How we can tackle social issues with nanotechnology

Across the world there are a multitude of social issues which affect people, from those that are simpler to fix, to those which might take generations to remedy. Social issues are always changing, and new issues are always being brought to the fore. It is true that many social issues can only be tackled through political intervention and changes to the system as a whole, however, there are some aspects which can be helped along through the use of science. Whilst they are limited, the principles (and materials) of nanotechnology could be used to help tackle some of these social issues. 

Access to Clean Water 

Having access to clean water is a huge issue for a lot of countries where there is a lack of adequate sanitation and water purification facilities. In the last couple of years, there has been a series of graphene-based filters emerge out of both the academic laboratory and industry. 

These graphene-based filters are portable membranes that can be transported to where water purification is needed most, such as in remote areas where only dirty water is available. They can often be attached to a vessel and as the water is poured through, the water becomes visibly cleaner. These have come in the form of filter membranes made from pure graphene and graphene oxide materials. There has also been a lot of research into desalinating salt water into drinking water, again, using graphene-based materials. Whilst this is not applicable to many areas where potable water is unavailable, in areas near the coast, they could be used as an extra solution for providing clean and potable water– especially when there is an abundance of salt water around the planet. 

Pollution and Climate Change 

Pollution and climate change are perhaps two of the biggest global issues in modern day society. The issues range from smog-ridden cities to global warming causing the temperature of the plant to rise and bring about adverse weather conditions (something which many parts of the world have experienced in the last few years). 

From a pollution perspective, there has been a lot of developments within the construction (and associated sub-industries) industry in the creation of eco products, such as eco paint, eco cement and eco concrete– all of which have a much lower carbon footprint than their conventional counterparts. Eco paints are probably the most useful area because of the range of functions that are possible with these nano-inspired paints. The properties of eco paints vary depending on what they are composed of, but some can absorb carbon dioxide from the air and release oxygen, whereas others will thermally regulate the walls of a building which results in a lower amount of energy being used. 

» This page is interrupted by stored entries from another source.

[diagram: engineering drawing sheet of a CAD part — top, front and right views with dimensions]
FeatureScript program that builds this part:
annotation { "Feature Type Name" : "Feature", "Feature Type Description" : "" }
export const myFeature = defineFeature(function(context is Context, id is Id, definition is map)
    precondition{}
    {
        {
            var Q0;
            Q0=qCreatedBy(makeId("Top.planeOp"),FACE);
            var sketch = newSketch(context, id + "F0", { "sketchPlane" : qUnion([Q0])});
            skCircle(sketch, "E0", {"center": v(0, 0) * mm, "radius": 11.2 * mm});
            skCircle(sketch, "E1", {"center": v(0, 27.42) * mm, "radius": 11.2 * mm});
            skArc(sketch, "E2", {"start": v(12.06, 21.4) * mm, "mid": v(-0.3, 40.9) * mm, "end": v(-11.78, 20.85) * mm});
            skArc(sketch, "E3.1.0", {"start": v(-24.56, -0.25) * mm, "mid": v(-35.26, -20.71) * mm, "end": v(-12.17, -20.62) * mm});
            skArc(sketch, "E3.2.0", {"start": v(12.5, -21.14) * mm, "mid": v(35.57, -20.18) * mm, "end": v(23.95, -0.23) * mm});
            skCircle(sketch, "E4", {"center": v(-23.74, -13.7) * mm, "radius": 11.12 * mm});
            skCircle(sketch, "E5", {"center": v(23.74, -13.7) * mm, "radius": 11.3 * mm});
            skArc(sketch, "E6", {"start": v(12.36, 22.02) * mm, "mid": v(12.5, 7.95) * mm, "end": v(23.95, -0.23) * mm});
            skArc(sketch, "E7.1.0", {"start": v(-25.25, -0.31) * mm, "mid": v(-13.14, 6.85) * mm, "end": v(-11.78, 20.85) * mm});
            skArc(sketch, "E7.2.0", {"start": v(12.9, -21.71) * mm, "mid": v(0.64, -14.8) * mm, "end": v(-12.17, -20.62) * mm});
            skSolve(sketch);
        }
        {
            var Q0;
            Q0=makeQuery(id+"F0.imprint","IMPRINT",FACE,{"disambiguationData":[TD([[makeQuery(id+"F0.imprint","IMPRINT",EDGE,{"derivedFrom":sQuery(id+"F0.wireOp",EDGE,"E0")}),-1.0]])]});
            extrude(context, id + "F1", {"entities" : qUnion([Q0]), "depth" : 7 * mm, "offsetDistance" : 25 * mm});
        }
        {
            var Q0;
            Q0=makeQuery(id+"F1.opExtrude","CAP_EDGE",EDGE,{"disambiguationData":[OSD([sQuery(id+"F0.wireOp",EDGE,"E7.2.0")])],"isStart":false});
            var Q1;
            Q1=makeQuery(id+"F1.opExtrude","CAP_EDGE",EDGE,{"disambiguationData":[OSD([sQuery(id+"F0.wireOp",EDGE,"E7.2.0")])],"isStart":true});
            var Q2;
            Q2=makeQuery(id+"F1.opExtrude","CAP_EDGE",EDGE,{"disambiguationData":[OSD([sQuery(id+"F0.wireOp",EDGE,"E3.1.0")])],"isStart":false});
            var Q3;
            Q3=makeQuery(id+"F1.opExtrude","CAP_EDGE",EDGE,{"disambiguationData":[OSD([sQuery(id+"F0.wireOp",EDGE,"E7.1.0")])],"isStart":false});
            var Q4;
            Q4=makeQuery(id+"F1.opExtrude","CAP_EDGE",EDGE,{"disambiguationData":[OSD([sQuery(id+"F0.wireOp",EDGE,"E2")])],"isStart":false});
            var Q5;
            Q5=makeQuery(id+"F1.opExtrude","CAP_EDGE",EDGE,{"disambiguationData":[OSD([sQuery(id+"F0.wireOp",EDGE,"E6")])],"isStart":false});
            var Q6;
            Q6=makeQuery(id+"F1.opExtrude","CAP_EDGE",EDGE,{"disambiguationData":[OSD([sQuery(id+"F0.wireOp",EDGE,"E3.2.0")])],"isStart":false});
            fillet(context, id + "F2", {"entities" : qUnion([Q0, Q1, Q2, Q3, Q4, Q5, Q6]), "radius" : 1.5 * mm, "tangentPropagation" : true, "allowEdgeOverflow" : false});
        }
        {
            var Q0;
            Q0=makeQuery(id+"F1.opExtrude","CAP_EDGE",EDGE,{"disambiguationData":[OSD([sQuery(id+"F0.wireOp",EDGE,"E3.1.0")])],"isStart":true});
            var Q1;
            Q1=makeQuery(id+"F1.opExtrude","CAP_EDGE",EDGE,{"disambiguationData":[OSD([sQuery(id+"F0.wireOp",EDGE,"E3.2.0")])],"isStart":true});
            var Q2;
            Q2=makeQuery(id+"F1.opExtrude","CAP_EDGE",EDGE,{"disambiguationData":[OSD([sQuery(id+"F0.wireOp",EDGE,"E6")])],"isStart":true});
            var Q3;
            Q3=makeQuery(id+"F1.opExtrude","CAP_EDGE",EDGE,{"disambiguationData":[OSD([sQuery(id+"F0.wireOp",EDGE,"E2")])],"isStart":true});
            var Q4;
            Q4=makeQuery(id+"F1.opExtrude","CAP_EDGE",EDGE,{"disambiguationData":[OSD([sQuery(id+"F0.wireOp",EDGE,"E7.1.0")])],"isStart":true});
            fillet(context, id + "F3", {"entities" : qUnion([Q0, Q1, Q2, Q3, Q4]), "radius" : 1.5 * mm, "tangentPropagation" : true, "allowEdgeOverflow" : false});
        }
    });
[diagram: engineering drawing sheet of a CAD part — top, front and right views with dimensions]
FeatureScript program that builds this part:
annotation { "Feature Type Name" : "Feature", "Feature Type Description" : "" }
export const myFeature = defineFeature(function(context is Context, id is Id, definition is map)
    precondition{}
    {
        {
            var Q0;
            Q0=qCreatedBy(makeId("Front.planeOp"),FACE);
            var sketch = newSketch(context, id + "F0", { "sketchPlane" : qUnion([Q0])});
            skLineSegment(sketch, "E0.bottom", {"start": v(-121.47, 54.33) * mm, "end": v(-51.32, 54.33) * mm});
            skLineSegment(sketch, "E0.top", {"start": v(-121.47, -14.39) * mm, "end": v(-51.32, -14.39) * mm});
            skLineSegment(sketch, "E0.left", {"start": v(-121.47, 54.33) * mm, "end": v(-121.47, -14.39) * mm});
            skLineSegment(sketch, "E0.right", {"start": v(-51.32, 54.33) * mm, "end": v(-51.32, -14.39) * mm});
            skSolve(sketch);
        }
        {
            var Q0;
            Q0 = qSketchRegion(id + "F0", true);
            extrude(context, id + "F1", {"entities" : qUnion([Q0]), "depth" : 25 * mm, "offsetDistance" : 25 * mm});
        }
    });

To tackle climate change is a much bigger task, but there are ways in which nanotechnology can help. The two most promising areas are in carbon capture and renewable energy sources. Nanomaterials are being utilised as the membrane material in carbon capture operations because they are small enough to trap gaseous molecules and they can be tailored to only capture the carbon-based gases (whilst letting other gaseous molecules through). From a renewable energy perspective, nanomaterials have found the most use in photovoltaic (solar) cells at the p-n junctions which convert light into electricity. Nanomaterials are being used more and more because the electron generation and transfer processes are more efficient, which in turn is helping to create more efficient solar cells. As renewable energy sources become more efficient, the more likely we are to see the phasing out of fossil fuels– something which will help to tackle pollution and reverse/minimise climate change in the long-run. 

Greater Access to Vaccines 

Vaccines are an area of medicine that everyone should have access to, but many people still go without them and they are often in environments where there is the most risk. The importance of vaccines can often get overlooked in developed western countries, such as the UK and the US, because there are not many disease risks nowadays. However, there used to be, and the lack of spreadable diseases in the US and Europe is due to vaccines and developing a herd immunity to a disease. Even though many diseases have been eradicated in some parts of the world, there are still many countries where the spread of disease is an issue– and a lot of them are treatable if there is access to a vaccine. 

There is an emerging area of nanomedicine, known as nanovaccines. They could be a key way of delivering vaccines to remote areas as they can be used to prevent (or treat) more than one disease. Nanovaccines are nanoparticles, or nanorods, dispersed in a solution (sometimes an emulsion) alongside the antigens for the specific disease (or diseases). When they are introduced to the body (through nasal sprays or injection), the antigens invoke an immune response that can build up an immunity. The immunity of these vaccines is thought to be better than conventional vaccines as they produce both humorous and cell-mediated responses. Because these systems can be used to tackle multiple diseases simultaneously, they could be used in areas where it is harder to administer vaccines, as it would enable less trips to be made to deliver the relevant vaccines. Therefore, it would make it more feasible for rural communities to have access to life-saving medicines.